> [Texto para análise]:
——————————

Concordo com a opinião do Ernesto. Acredito porém, que o MM. Juiz foi precipitado ao deferir a liminar considerando que a relação entre animal de estimação e seu dono normalmente é de amor intenso, o que leva a repensar se não haveriam outras formas de se resolver a questão de maneira menos drástica e que não causasse sofrimento às pessoas, visto que sempre se pode educar o cão e ainda há casos que vizinhos são extremamente implicantes, principalmente quando não gostam de animais.

comentário claudete - aposentada | 26/03/2011 às 11:10 | Responder a este comentário

SINCERAMENTE GOSTO MUITO DE ANIMAIS, CREIO SEREM ELES NOSSOS IRMÃOS MENORES E DEVEMOS SIM SER TRATA-LOSS COM RESPEITO, MAS OCORRE QUE AS VEZES O DONO NÃO O EDUCA DE ACORDO COM A SITUAÇÃO EM QUE VIVE, EXISTEM MUITOS ANIMAIS MORANDO EM CONDOMINIOS, MAS SÃO ADESTRADOS, MELHOR DIZENDO EDUCADOS PELOS SEUS DONOS, DAI ADVÉM A BOA CONIVÊNCIA COM ELES, DA MESMA FORMA VEJO OS SERES HUMANOS, OS RACIONAIS, QUE SE COMPORTAM ADVERSAMENTE NOS MEIOS SOCIAIS EM QUE VIVEM OUVINDO SONS EM TODA SUA EXTENSÃO BARULHETNTA, ALGAZARRAS, E AI A PESAR DAS RECLAMÇÕES POUCO ACONTECEM COM OS HUMANOS, OS RACIONAIS, JÁ OS ANIMAIS ACABAM POR ANGARIAR UMA COMUNIDADE CONTRA SI E ACABAM PERDENDO A GUERRA DIANTE DAS PROVAS EVIDENTE QUE TEM CONTRA SI..

MAS AQUI CULPO A DONA DO ANIMAL, QUE NÃO A EDUCOU DE MODO A VIVER EM CONDOMINIO, O ANIMAL NÃO ENTENDE QUALQUER BARULHO JÁ É UMA AMEAÇA, E A UNICA FORMA DE EXRESSÃO É O LATIDO.

NO CASO AQUI O JEITO É CHAMAR O DR PET, QUEM SABE ELE CONSEGUE AJUDÁ-LA.

——————————

> [Material fornecido]:
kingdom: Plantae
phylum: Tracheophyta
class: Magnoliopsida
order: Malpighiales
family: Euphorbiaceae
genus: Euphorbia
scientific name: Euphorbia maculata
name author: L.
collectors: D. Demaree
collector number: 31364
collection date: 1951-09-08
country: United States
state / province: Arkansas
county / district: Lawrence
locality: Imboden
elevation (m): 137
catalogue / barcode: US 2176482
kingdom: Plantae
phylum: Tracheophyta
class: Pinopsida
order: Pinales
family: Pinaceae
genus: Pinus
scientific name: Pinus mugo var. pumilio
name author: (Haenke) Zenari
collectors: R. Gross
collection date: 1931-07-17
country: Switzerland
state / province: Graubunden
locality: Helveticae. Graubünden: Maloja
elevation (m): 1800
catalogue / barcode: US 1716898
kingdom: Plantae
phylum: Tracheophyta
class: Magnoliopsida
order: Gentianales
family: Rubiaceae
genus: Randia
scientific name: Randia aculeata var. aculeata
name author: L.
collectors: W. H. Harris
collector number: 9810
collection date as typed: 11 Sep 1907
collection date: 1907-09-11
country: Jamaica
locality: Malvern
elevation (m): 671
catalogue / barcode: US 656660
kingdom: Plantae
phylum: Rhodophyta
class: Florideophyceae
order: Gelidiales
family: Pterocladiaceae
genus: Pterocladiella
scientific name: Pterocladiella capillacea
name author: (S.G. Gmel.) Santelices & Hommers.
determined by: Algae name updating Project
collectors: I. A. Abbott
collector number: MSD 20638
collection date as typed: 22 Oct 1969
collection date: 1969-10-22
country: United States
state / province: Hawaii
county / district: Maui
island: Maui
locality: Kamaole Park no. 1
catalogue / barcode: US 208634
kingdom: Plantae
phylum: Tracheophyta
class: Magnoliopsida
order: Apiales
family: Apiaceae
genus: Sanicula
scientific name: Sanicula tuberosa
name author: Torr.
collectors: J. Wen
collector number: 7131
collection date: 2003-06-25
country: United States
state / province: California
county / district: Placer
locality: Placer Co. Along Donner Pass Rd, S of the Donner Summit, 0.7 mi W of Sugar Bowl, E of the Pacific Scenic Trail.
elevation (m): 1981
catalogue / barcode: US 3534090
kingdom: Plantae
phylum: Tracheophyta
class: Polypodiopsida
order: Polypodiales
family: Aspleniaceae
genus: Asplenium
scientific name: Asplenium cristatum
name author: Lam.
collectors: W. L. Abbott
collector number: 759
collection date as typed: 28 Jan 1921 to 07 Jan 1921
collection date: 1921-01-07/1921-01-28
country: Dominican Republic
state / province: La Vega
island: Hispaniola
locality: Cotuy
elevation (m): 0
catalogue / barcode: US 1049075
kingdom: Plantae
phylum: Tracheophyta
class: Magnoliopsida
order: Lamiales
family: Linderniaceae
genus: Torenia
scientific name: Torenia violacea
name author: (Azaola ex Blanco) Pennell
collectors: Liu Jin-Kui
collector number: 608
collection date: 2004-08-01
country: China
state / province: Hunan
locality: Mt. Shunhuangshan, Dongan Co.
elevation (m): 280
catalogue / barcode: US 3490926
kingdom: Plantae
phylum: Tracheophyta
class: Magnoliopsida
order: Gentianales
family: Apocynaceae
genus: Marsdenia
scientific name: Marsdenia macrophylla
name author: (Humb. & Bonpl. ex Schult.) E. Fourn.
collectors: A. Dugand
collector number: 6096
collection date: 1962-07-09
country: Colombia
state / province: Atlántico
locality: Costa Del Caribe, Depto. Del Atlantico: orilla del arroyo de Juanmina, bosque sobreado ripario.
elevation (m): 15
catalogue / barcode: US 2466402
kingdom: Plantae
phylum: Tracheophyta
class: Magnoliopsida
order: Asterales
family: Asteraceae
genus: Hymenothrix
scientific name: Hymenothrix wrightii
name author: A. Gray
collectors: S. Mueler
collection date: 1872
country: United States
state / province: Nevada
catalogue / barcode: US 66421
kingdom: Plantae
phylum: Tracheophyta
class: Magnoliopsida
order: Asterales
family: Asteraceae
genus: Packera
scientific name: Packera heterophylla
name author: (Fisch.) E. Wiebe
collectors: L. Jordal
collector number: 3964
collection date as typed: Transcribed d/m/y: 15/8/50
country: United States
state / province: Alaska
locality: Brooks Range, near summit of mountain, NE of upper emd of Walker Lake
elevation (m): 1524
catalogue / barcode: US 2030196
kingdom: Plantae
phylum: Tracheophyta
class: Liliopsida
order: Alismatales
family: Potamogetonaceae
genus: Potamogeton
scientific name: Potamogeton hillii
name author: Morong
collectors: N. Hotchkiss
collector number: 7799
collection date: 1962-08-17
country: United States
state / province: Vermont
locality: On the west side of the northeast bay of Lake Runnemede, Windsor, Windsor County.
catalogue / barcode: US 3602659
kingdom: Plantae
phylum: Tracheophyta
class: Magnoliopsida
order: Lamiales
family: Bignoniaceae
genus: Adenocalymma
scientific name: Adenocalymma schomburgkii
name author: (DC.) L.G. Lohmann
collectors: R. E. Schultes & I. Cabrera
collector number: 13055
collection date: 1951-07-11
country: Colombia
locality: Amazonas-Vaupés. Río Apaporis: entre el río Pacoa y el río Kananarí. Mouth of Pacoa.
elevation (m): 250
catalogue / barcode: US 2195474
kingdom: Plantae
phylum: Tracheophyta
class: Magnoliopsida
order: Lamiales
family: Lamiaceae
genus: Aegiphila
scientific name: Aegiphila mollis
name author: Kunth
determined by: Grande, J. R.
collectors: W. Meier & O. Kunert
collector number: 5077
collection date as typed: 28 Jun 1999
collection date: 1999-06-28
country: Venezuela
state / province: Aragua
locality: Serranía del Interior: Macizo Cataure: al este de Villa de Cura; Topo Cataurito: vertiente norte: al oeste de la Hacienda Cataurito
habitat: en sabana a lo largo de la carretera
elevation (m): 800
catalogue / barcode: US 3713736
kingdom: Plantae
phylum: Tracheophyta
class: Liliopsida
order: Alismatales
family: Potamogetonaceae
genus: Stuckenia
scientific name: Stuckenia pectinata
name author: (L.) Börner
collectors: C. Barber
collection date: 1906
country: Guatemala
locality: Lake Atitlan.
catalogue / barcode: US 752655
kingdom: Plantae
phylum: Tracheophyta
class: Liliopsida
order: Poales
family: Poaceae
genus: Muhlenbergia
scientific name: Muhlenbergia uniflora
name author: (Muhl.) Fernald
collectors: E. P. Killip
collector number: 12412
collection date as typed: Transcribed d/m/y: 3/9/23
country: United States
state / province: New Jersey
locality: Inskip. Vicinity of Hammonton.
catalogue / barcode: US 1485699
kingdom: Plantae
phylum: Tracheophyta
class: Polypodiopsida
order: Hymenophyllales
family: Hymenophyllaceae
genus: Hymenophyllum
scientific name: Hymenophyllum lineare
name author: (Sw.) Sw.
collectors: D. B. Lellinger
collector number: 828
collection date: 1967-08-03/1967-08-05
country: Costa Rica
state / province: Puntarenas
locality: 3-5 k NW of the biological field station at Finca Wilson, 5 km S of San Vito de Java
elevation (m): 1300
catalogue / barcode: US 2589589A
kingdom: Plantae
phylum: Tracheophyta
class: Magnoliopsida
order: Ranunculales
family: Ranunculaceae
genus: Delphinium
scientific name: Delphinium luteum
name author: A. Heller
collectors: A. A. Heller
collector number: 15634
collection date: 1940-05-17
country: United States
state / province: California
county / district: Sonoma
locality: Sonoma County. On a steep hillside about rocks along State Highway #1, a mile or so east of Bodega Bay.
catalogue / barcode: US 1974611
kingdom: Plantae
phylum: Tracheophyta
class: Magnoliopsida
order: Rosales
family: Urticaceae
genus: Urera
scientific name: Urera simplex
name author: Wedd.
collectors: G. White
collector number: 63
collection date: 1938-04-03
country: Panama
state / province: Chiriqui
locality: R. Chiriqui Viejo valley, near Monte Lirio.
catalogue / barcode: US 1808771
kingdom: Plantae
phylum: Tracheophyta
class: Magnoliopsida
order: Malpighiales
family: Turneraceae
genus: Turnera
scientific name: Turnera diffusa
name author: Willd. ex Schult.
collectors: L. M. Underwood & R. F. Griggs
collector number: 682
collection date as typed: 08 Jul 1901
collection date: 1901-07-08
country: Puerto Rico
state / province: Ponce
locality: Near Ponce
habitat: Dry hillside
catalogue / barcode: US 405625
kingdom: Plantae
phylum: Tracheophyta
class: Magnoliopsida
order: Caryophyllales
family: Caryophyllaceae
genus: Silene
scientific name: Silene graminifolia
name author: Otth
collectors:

——————————

> [Tarefa A]:
Responda a estas perguntas sobre os comentários sobre a liminar e o cão:
(i) Com a opinião de quem o primeiro comentário concorda?
(ii) Segundo o primeiro comentário, como normalmente é a relação entre o animal de estimação e seu dono?
(iii) No trecho em letras maiúsculas, qual é a única forma de expressão do animal?
> [Tarefa B]: Escreva o trecho seguinte dos comentários sobre a liminar e o cão.
Os registros são um material à parte, independente do texto.

> [Resposta A]:
(i) Do Ernesto.
(ii) De amor intenso.
(iii) O latido.

> [Resposta B]:
QUANTO AOS MORADORES, NÃO LHES TIRO A RAZÃO, É INCONVINIENTE UM ANIMAL LATINDO DIRETO NOS SEUS OUVIDOS, INCOMODA ,NÃO TEM COMO,PERTUBA, JÁ ESTA REGULADO NO CÓDIGO PENAL, PERTUBAÇÃO DO SOSSEGO.

MUITOS FICAM A FAVOR DO ANIMAL, NÃO TIRO A RAZÃO, MAS PRECISAMOS CONVIVER COM A SITUAÇÃO E VER QUE NÃO É FÁCIL, VAMOS SÓ VER SE OS VIZNHOS DO NAMORADO E ATÉ O PRÓPRIO NAMORADO VAI SABER CONVIVER COM ESSA SITUAÇÃO ATUAL, SIM PORQUE APENAS MUDOU DE ENDEREÇO, MAS E O PROBLEMA CONTINUA.

A SOLUÇÃO VAI SER LEVAR O ANIMAL A UM VETERINÁRIO. DE PREFERENCIA O DR PET.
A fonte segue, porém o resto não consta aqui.